- Classification: Division I
- Season: 2023–24
- Teams: 11
- Site: Thomas & Mack Center Paradise, Nevada
- Champions: UNLV (3rd title)
- Winning coach: Lindy La Rocque (3rd title)
- Television: Stadium/MWN, CBSSN

= 2024 Mountain West Conference women's basketball tournament =

American college basketball competition

The 2024 Mountain West Conference women's basketball tournament is the postseason women's basketball tournament for the Mountain West Conference. It is to be held March 10–13, 2024, at the Thomas & Mack Center on the campus of University of Nevada, Las Vegas, in Paradise, Nevada. The tournament champion will receive the conference's automatic bid to the NCAA tournament.

==Seeds==
All 11 Mountain West schools will participate in the tournament. Teams are to be seeded by conference record with a tiebreaker system to seed teams with identical percentages. The top five teams will receive byes into the tournament quarterfinals. The remaining teams will play in the first round. Tie-breaking procedures remained unchanged since the 2020 tournament.

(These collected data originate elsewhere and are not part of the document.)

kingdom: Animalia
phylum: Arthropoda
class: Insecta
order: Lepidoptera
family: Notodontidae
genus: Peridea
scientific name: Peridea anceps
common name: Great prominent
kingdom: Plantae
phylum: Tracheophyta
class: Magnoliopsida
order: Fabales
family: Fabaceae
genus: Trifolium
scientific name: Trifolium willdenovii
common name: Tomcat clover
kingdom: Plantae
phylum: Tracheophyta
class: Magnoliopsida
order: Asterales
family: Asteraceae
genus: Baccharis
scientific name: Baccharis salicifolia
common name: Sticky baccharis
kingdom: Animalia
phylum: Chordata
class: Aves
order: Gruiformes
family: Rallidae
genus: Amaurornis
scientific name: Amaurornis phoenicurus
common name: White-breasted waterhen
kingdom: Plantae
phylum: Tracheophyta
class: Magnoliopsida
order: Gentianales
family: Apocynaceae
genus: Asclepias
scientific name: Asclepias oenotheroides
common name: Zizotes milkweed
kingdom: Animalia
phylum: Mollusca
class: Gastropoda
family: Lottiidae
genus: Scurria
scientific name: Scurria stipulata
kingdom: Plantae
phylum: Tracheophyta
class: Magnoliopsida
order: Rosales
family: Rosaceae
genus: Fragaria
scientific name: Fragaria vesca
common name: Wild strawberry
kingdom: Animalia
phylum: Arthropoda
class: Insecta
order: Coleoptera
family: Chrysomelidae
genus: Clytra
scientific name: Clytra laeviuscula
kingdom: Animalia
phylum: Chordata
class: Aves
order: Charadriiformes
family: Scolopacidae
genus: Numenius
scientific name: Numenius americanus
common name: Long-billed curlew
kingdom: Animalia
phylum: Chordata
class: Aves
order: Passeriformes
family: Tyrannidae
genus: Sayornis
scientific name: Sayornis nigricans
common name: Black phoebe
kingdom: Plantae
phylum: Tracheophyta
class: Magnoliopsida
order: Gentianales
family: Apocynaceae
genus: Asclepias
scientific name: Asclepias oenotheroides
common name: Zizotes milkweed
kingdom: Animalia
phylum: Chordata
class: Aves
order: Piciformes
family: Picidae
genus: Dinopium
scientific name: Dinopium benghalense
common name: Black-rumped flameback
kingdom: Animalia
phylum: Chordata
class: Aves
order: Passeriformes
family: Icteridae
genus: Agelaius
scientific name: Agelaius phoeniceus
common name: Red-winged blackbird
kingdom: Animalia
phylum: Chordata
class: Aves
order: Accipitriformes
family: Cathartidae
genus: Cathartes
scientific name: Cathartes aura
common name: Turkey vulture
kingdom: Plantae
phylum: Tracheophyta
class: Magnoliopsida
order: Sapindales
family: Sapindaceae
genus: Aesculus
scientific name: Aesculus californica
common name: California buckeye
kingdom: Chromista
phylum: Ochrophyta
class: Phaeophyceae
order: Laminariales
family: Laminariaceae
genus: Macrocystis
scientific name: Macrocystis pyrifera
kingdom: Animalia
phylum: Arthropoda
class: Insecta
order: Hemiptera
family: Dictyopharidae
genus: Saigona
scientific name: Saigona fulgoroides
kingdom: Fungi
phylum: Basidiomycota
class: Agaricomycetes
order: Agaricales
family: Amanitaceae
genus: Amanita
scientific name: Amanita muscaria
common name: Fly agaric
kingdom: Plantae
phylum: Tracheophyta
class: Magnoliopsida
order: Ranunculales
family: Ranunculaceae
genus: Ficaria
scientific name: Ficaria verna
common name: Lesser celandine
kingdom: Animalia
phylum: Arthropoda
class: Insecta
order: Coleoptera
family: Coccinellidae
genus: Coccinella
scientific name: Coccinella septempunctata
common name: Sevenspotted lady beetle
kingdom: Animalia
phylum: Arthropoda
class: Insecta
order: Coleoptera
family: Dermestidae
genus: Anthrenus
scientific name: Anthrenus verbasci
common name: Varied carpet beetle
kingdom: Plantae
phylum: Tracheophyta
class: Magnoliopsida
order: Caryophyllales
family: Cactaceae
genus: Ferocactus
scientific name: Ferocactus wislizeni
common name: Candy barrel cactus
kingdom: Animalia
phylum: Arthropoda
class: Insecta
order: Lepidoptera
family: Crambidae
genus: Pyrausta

- Head-to-head record between the tied teams
- Record against the highest-seeded team not involved in the tie, going down through the seedings as necessary
- Higher NET

| Seed | School | Conf | Tiebreaker(s) |
|---|---|---|---|
| 1 | UNLV | 17–1 |  |
| 2 | New Mexico | 12–6 |  |
| 3 | Wyoming | 11–7 |  |
| 4 | Nevada | 10–8 | 4–1 against Colorado State/San Diego State/Boise State |
| 5 | Colorado State | 10–8 | 3–2 against Nevada/San Diego State/Boise State |
| 6 | Boise State | 10–8 |  |
| 7 | San Diego State | 10–8 |  |
| 8 | Air Force | 8–10 |  |
| 9 | Fresno State | 7–11 |  |
| 10 | San Jose State | 2–16 |  |
| 11 | Utah State | 2–16 |  |

==Schedule==

Game: Time; Matchup; Score; Television
First round – Sunday, March 10
1: 2:00 pm; No. 8 Air Force vs. No. 9 Fresno State; 44–62; Stadium
2: 4:30 pm; No. 7 San Diego State vs. No. 10 San Jose State; 72–51
3: 7:00 pm; No. 6 Boise State vs. No. 11 Utah State; 85–42
Quarterfinals – Monday, March 11
4: 12:00 pm; No. 1 UNLV vs. No. 9 Fresno State; 83–35; Stadium
5: 2:30 pm; No. 4 Nevada vs. No. 5 Colorado State; 54–65
6: 5:00 pm; No. 2 New Mexico vs. No. 7 San Diego State; 56–67
7: 7:30 pm; No. 3 Wyoming vs. No. 6 Boise State; 54–62
Semifinals – Tuesday, March 12
8: 5:00 pm; No. 1 UNLV vs. No. 5 Colorado State; 62–52; Stadium
9: 7:30 pm; No. 7 San Diego State vs. No. 6 Boise State; 72–69
Championship – Wednesday, March 13
10: 7:30 pm; No. 1 UNLV vs. No. 7 San Diego State; 66–49; CBSSN
Game times in PT. Rankings denote tournament seeding.